Much like so much of what’s come before, WARLORD OF MARS: DEJAH THORIS #7 essentially excels are maintaining its high camp sensibilities. While the circumstances are dire for the characters, I don’t honestly believe scribe Arvid Nelson wants his readers to take any much less all of this with great seriousness. It has a deliriously demented feel to it some of the times, and it’s all plotted out with a kind of space-swashbuckling charm … pirates, included.
Those who tune in for their monthly regimen of near-porn (seriously, Dejah Thoris wears next to nothing in this incarnation) have a little something extra to get excited about in this chapter: Phondari – the sky pirate who takes our beloved Dejah hostage – is equally … erm … shall we say ‘endowed’? She appears essentially in the same style as the princess; perhaps they’ve both shopped from the same catalog?
WARLORD OF MARS: DEJAH THORIS #7 is published by Dynamite Entertainment.

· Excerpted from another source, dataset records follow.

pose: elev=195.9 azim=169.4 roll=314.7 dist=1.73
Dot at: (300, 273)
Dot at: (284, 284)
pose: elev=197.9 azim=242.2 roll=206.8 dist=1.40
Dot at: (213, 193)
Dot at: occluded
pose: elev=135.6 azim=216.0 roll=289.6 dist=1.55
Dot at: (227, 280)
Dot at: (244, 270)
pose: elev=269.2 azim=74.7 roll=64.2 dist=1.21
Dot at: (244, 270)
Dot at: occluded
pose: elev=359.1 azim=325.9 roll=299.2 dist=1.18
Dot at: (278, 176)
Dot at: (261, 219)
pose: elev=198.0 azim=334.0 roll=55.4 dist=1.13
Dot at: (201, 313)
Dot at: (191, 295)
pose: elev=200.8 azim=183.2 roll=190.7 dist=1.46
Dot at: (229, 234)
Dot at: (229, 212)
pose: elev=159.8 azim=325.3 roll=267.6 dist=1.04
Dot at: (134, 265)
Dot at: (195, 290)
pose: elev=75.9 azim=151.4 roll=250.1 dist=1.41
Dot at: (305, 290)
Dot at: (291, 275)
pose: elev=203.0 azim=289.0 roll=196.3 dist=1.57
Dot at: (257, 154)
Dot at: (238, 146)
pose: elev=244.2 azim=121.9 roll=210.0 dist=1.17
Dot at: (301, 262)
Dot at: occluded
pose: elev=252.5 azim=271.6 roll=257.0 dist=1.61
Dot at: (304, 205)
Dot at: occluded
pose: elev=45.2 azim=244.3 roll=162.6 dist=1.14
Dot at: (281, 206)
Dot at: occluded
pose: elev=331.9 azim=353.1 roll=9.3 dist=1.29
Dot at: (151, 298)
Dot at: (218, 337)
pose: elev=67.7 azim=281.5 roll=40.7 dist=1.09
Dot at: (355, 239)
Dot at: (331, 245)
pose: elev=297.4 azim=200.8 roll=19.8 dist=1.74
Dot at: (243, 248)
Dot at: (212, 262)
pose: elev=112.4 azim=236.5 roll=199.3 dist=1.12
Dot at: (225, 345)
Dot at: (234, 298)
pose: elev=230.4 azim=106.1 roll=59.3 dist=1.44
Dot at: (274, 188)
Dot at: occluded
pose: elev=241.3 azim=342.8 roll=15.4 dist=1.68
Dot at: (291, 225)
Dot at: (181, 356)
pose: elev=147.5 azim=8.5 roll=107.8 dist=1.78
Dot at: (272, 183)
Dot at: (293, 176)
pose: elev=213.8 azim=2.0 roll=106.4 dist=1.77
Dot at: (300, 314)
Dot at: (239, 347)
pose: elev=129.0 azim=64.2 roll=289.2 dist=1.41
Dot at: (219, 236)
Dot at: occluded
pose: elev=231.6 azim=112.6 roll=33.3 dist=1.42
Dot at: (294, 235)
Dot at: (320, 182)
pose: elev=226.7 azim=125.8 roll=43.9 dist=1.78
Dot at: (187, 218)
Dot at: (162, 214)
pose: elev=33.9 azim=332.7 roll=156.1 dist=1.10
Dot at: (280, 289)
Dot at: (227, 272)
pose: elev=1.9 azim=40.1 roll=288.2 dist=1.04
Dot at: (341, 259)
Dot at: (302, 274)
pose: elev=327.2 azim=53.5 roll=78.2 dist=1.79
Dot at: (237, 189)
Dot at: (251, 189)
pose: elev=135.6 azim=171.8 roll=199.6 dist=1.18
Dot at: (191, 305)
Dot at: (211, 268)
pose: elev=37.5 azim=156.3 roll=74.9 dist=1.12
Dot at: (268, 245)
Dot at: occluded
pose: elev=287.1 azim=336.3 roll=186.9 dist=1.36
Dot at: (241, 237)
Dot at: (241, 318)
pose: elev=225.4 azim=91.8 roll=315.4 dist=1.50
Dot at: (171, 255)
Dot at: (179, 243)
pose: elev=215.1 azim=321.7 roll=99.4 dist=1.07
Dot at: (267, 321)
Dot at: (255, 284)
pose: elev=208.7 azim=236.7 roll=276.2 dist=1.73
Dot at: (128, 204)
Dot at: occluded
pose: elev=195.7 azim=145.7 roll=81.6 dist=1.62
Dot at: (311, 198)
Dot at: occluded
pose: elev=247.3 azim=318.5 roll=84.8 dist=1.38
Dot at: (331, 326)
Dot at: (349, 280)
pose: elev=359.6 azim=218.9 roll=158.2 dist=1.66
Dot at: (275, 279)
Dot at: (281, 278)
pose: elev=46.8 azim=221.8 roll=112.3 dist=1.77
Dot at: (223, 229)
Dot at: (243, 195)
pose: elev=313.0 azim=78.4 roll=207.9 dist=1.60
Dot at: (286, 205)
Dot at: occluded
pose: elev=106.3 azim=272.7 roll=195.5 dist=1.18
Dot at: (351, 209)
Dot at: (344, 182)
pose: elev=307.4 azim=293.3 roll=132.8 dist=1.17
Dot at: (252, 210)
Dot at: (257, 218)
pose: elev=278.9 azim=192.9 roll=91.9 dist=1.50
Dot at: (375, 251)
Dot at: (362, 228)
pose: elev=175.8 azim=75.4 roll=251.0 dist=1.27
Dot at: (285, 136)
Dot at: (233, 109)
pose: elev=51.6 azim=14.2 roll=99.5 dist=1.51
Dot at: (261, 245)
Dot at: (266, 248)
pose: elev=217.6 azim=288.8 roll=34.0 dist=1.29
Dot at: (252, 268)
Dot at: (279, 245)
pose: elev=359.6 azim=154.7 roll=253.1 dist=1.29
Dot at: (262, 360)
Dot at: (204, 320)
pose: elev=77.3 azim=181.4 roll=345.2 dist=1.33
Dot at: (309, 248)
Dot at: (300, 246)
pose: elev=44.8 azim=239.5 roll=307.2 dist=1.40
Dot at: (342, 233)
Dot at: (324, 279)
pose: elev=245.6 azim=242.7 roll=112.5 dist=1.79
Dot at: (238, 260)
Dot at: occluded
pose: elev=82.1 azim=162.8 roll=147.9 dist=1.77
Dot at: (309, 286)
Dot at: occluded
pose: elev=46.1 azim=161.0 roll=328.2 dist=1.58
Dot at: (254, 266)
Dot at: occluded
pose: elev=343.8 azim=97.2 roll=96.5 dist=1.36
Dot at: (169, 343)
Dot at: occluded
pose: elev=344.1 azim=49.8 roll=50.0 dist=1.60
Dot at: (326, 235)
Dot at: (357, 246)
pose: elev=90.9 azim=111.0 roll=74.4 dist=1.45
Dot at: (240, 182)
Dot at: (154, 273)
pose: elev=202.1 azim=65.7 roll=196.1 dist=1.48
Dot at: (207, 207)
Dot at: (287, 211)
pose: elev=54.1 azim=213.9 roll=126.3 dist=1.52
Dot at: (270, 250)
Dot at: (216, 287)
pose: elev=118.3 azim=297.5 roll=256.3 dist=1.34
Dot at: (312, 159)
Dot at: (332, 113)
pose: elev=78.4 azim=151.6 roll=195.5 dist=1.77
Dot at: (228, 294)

The story is written by Arvid Nelson; the tale is illustrated by Carlos Rafael; the work is colored by Carlos Lopez; while the book is lettered by Marshall Dillon; and all of this is naturally based on the works of the master, Edgar Rice Burroughs. It’s available for a cover price of $3.99, a bargain if you can get it.
RECOMMENDED. While I didn’t find it as fun-loving as the last issue, so very much of DEJAH THORIS #7 continues serving up the same spirit and kitsch the title has become known for. It helps to think of it as being thematically similar to 1980’s camp classic FLASH GORDON but with way more midriffs. As I’ve counseled all along, there’s really nothing wrong with that per se; it’s just that as much as I love gawking at luscious ladies I still don’t feel there’s anything wrong with giving Dejah a shawl every now and then. Otherwise, some panels feel downright dirty, bordering on pornographic. If that makes me an old fuddy-duddy, then so be it.
In the interests of fairness, I’m pleased to disclose that I’ve repeatedly contacted the fine folks at Dynamite Comics in hopes to arrange for reader copies of WARLORD OF MARS: DEJAH THORIS; however, the company apparently does not recognize nor cooperate with requests from new media outlets.